Spülmaschine

S. belasten die Umwelt durch Stromverbrauch (Kraftwerk), Trinkwasserverbrauch, Reinigungsmittel und Salzeintrag.

Strom- und Wasserverbrauch von S. konnten in den letzten 10 Jahren um ca. 40% reduziert werden. Die meisten modernen S. verbrauchen weniger Energie und Wasser als das manuelle Spülen im Spülbecken. Verbrauchswerte der sparsamsten S.: 1,4 kWh Strom und 20 l Wasser für das tägliche Geschirr eines Vierpersonenhaushalts. Nur wer sehr sparsam mit der Hand abwäscht erreicht ebenfalls diese Werte. Neue Techniken wie z.B. das Recyclingverfahren, bei dem bereits benutztes Wasser gespeichert und erneut genutzt wird, werden den Wasserverbrauch weiter senken.

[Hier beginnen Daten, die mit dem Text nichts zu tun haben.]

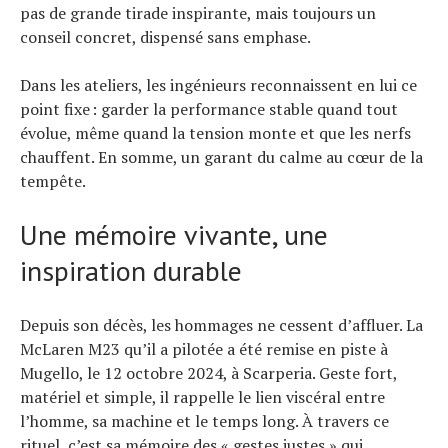
pas de grande tirade inspirante, mais toujours un
conseil concret, dispensé sans emphase.
Dans les ateliers, les ingénieurs reconnaissent en lui ce
point fixe : garder la performance stable quand tout
évolue, même quand la tension monte et que les nerfs
chauffent. En somme, un garant du calme au cœur de la
tempête.
Une mémoire vivante, une
inspiration durable
Depuis son décès, les hommages ne cessent d’affluer. La
McLaren M23 qu’il a pilotée a été remise en piste à
Mugello, le 12 octobre 2024, à Scarperia. Geste fort,
matériel et simple, il rappelle le lien viscéral entre
l’homme, sa machine et le temps long. À travers ce
rituel, c’est sa mémoire des « gestes justes » qui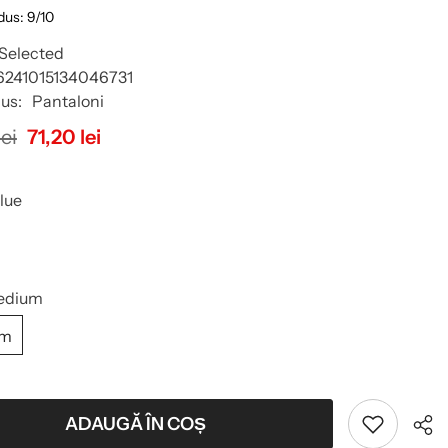
dus: 9/10
Selected
6241015134046731
us:
Pantaloni
ei
71,20 lei
lue
edium
um
ADAUGĂ ÎN COȘ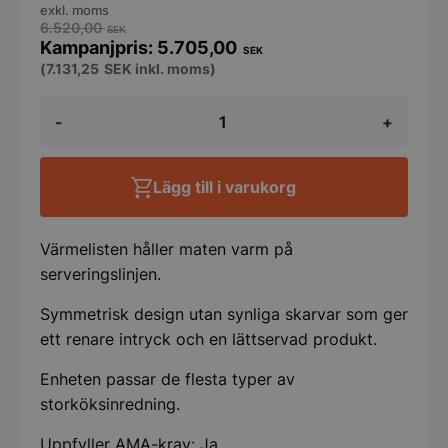
exkl. moms
6.520,00
SEK
5.705,00
SEK
(
7.131,25
SEK
inkl. moms)
Värmelist,
-
+
Keep
it
warm,
1105mm
Lägg till i varukorg
mängd
Värmelisten håller maten varm på
serveringslinjen.
Symmetrisk design utan synliga skarvar som ger
ett renare intryck och en lättservad produkt.
Enheten passar de flesta typer av
storköksinredning.
Uppfyller AMA-krav: Ja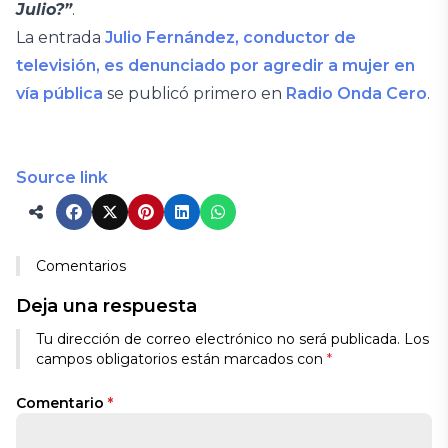
Julio?”
.
La entrada
Julio Fernández, conductor de
televisión, es denunciado por agredir a mujer en
vía pública
se publicó primero en
Radio Onda Cero
.
Source link
Comentarios
Deja una respuesta
Tu dirección de correo electrónico no será publicada.
Los
campos obligatorios están marcados con
*
Comentario
*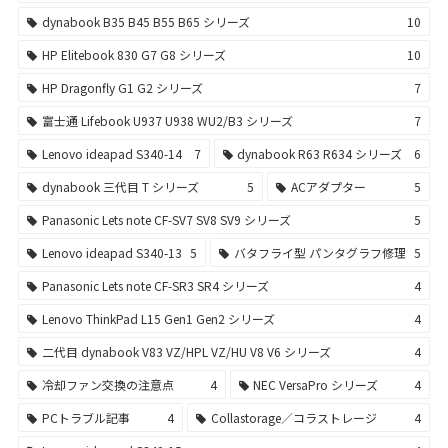
dynabook B35 B45 B55 B65 シリーズ
10
HP Elitebook 830 G7 G8 シリーズ
10
HP Dragonfly G1 G2 シリーズ
7
富士通 Lifebook U937 U938 WU2/B3 シリーズ
7
Lenovo ideapad S340-14
7
dynabook R63 R634 シリーズ
6
dynabook 三代目 T シリーズ
5
ACアダプター
5
Panasonic Lets note CF-SV7 SV8 SV9 シリーズ
5
Lenovo ideapad S340-13
5
バタフライ型 パンタグラフ修理
5
Panasonic Lets note CF-SR3 SR4 シリーズ
4
Lenovo ThinkPad L15 Gen1 Gen2 シリーズ
4
二代目 dynabook V83 VZ/HPL VZ/HU V8 V6 シリーズ
4
冷却ファン交換の注意点
4
NEC VersaPro シリーズ
4
PCトラブル記事
4
Collastorage／コラストレージ
4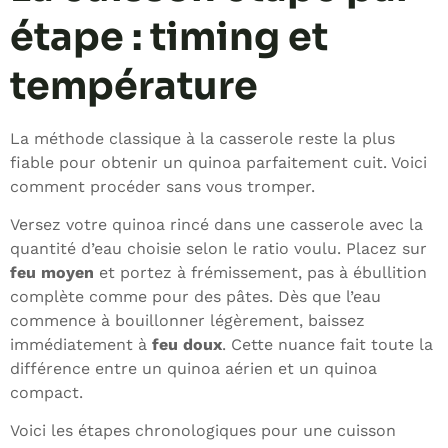
étape : timing et
température
La méthode classique à la casserole reste la plus
fiable pour obtenir un quinoa parfaitement cuit. Voici
comment procéder sans vous tromper.
Versez votre quinoa rincé dans une casserole avec la
quantité d’eau choisie selon le ratio voulu. Placez sur
feu moyen
et portez à frémissement, pas à ébullition
complète comme pour des pâtes. Dès que l’eau
commence à bouillonner légèrement, baissez
immédiatement à
feu doux
. Cette nuance fait toute la
différence entre un quinoa aérien et un quinoa
compact.
Voici les étapes chronologiques pour une cuisson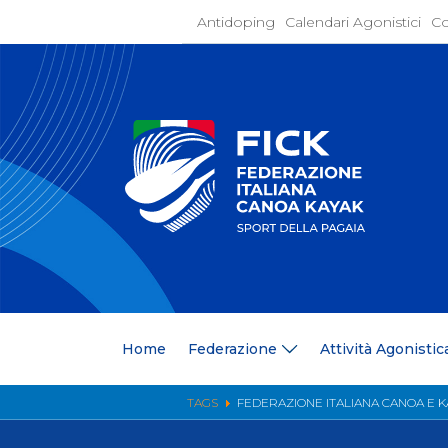
Antidoping
Calendari Agonistici
Co
Home
Federaz
Present
Statuto
Discipli
Organi
Segrete
Medagli
Anagrafi
Centri F
Home
Federazione
Attività Agonistic
Whistle
News
Comunic
TAGS
FEDERAZIONE ITALIANA CANOA E 
Ufficio
Photoga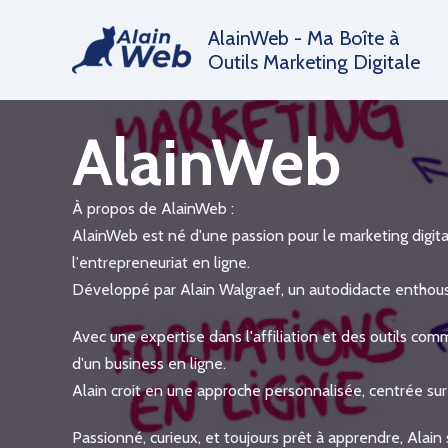
Aller
AlainWeb - Ma Boîte à
au
Outils Marketing Digitale
contenu
AlainWeb
À propos de AlainWeb :
AlainWeb est né d'une passion pour le marketing digital
l'entrepreneuriat en ligne.
Développé par Alain Walgraef, un autodidacte enthousi
Avec une expertise dans l'affiliation et des outils com
d'un business en ligne.
Alain croit en une approche personnalisée, centrée sur 
Passionné, curieux, et toujours prêt à apprendre, Alain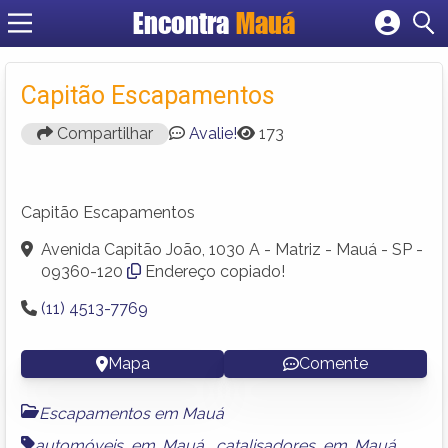
Encontra
Mauá
Cadastrar empresa
Fazer login
Capitão Escapamentos
Criar conta
Compartilhar
Avalie!
173
Capitão Escapamentos
Avenida Capitão João, 1030 A - Matriz - Mauá - SP -
09360-120
Endereço copiado!
(11) 4513-7769
Mapa
Comente
Escapamentos em Mauá
automóveis em Mauá
,
catalisadores em Mauá
,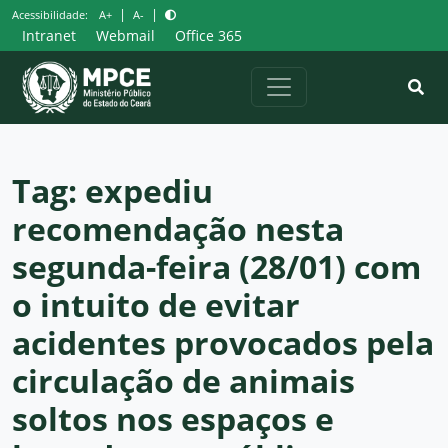
Pular
|
|
Acessibilidade:
A+
A-
para
Intranet
Webmail
Office 365
o
conteúdo
Tag:
expediu
recomendação nesta
segunda-feira (28/01) com
o intuito de evitar
acidentes provocados pela
circulação de animais
soltos nos espaços e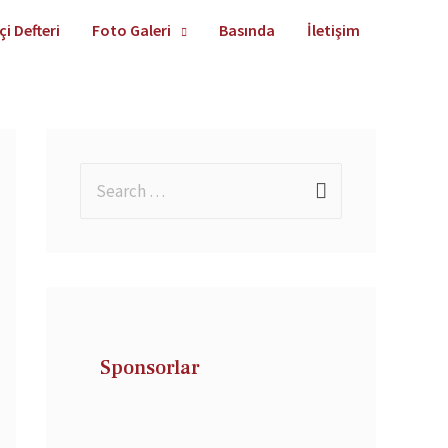
çi Defteri
Foto Galeri
Basında
İletişim
Sponsorlar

Der Energieverbrauch kann zusätzlich verringert werden, indem man warmes Wasser von der Zentral-Heizung (Warmwasserbereitung) oder von Sonnenkollektoren einspeist, was bei den meisten modernen S. möglich ist. Für viele Modelle gibt es für schwach verschmutztes Geschirr Sparprogramme.

Trotz aller Fortschritte gehören S. zu den Haushaltsgeräten mit dem höchsten Energieverbrauch. Durch die Wahl eines sparsamen Modells können beachtliche Mengen Energie, Wasser und Kosten eingespart werden (Haushaltsgeräte).
Im Vergleich zum Handspülen werden in S. aggressivere Reinigungsmittel eingesetzt, die die Umwelt belasten (Spülmittel).

S. sind auf die Zugabe von Salz angewiesen. Bei hartem Wasser werden pro Durchlauf 20-30 g Salz verbraucht. Auf diesem Wege gelangen in Westdeutschland pro Jahr 30.000-40.000 t Salz ins Abwasser.